Former Tesco managing director Chris Bush informed the court he would not be giving evidence during a trial into the 2014 accounting scandal.
Bush stands accused of failing to correct inaccurate financial accounts, which overstated Tesco’s earnings by £326 million. It is thought to have cost the retailer £2 billion.
Southwark Crown Court’s Judge Deborah Taylor asked Bush’s barrister Adrian Darbishire QC if his client was aware the jury may draw inferences from his decision not to provide evidence, to which he reinstated that he would not be calling Bush.
Numerous character statements were given in place of the evidence, in which his daughter Emily stated in her experience he had always been “honest and straightforward”.
Alongside Bush, Tesco’s former finance chief Carl Rogberg and former food commercial head John Scouler are on trial for fraud charges.

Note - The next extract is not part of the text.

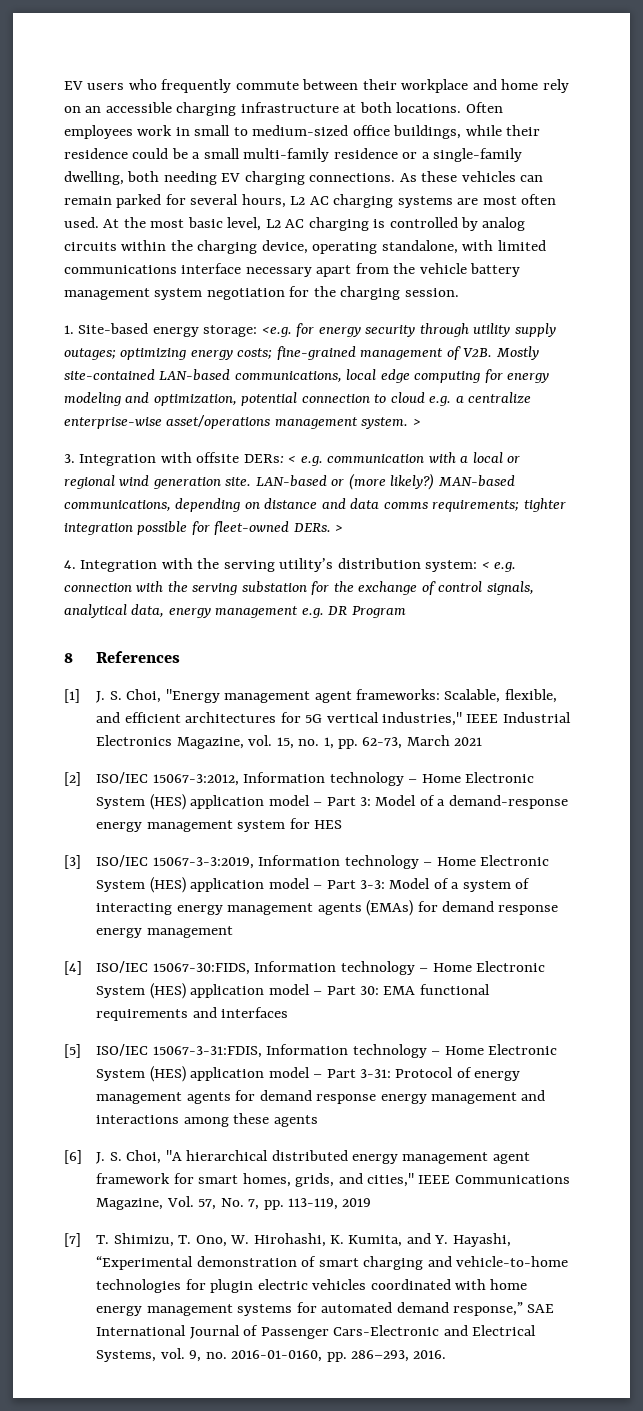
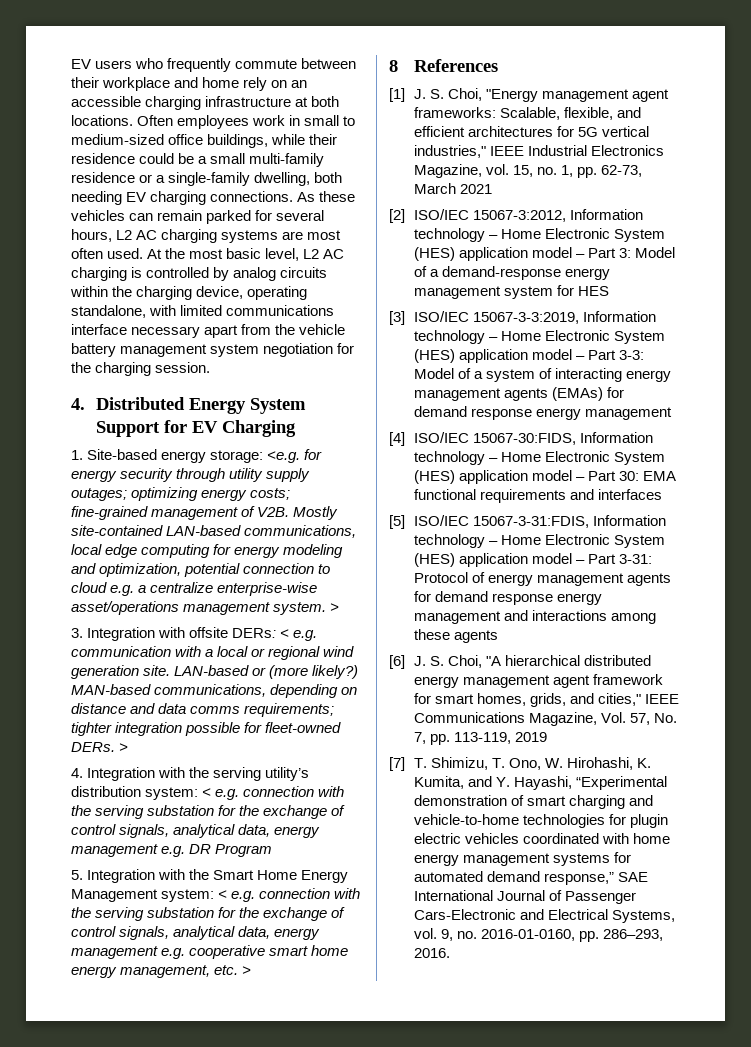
(459, 292) none -> [71,397,306,414] [95,420,296,437] // 4. Distributed Energy System Support for EV Charging
(406, 612) none -> [71,869,349,883] [71,888,361,902] [71,907,346,921] [71,926,321,940] [71,945,349,959] [71,965,252,978] // 5. Integration with the Smart Home Energy Management system: < e.g. connection with the serving substation for the exchange of control signals, analytical data, energy management e.g. cooperative smart home energy management, etc. >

All three deny the charges.
Last month Tesco’s chief executive Dave Lewis, who took on the role just three weeks before the scandal broke, told the court he had been presented with a Legacy Paper on September 19 which explained that there was a multi-million-pound hole in the accounts.
“I think the thing that was unique to this paper was the indication that the numbers that had been declared had a potential misstatement within them,” he said.
“I had never experienced anything like this before, but it was quite clear that having read the paper, and the manner in which it was served, I felt that it had to be taken very seriously.
“It required a huge amount of review of paperwork, documentation between pretty much all of the suppliers to Tesco and the different categories in order to validate the number. So that was quite an extensive exercise.”